What’s so special about Chippewa?
In 1820, shortly after its loss, slavery and piracy were equated and punishable by death under U.S. law. It was clear that many of the perpetrators of one were also guilty of the other. The efforts of the U.S. Navy in the Caribbean, as illustrated by Chippewa, sheds light on this largely unstudied period in the history of slavery and piracy and demonstrates the resolve of the nascent Republic to act in unison with Britain to abolish piracy and slavery.
The fast, sleek, well-armed Chippewa is one of only a handful of U.S. Navy anti-piracy patrol ships whose wreck location is now known. The U.S. Navy never decommissions its ships, even when they are lost in battle or shipwrecked. Knowing that, even before we applied to the Turks & Caicos Department of Environment and Coastal Resources (DECR) for a license to look for the Navy ships we contacted the U.S. Navy Historical Center to tell them of our intentions. With their blessing for our successful search, we were also given a permit to collect diagnostic or fragile artifacts from the site should it be necessary to help with its identification.

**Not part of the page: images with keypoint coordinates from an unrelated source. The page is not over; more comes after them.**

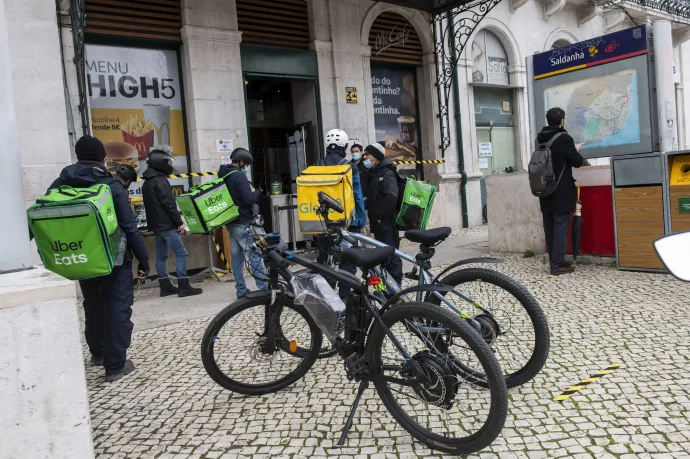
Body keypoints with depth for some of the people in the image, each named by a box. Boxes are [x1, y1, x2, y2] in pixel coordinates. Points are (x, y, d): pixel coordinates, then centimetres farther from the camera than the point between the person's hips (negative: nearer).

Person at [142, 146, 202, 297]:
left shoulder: (147, 182, 16)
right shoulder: (160, 181, -15)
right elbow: (169, 204, -20)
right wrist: (179, 222, -15)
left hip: (156, 224, 10)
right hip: (166, 225, -10)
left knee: (161, 255, 11)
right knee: (181, 253, -7)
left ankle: (165, 286, 16)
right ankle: (184, 287, -7)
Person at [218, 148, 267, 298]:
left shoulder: (224, 176, 14)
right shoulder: (239, 176, -15)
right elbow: (249, 200, -21)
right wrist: (256, 192, -2)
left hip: (231, 222, 9)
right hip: (243, 223, -9)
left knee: (236, 257, 9)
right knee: (255, 256, -6)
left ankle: (241, 291, 12)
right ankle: (264, 289, -6)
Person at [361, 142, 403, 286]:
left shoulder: (387, 173, -9)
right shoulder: (373, 174, 19)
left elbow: (391, 197, -21)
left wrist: (379, 215, -16)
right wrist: (372, 215, 9)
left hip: (386, 224, -9)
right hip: (378, 224, 9)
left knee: (391, 257, -6)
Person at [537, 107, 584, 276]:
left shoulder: (540, 139, 7)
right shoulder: (564, 138, -12)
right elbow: (577, 162, -7)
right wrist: (576, 152, 13)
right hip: (561, 192, -6)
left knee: (550, 227, 10)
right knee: (560, 227, -4)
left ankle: (553, 261, 17)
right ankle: (557, 264, -4)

And what about the other Navy vessel, the schooner Onkahye? We ran out of time before we could investigate a suspicious target detected by the magnetometer team a mile or two away from the Chippewa site, but we have every intention of returning next summer to continue the search. At some point in the not too distant future, after the National Museum establishes itself on Provo and with the approval of the U.S. Navy and the DECR, it may prove worthwhile to raise and conserve artifacts from Chippewa and Onkahye and put them on display along with those from the slave ship Trouvadore to help tell the story of the part the Turks & Caicos Islands played in the international struggle to stamp out piracy and slavery and restore peace on the high seas.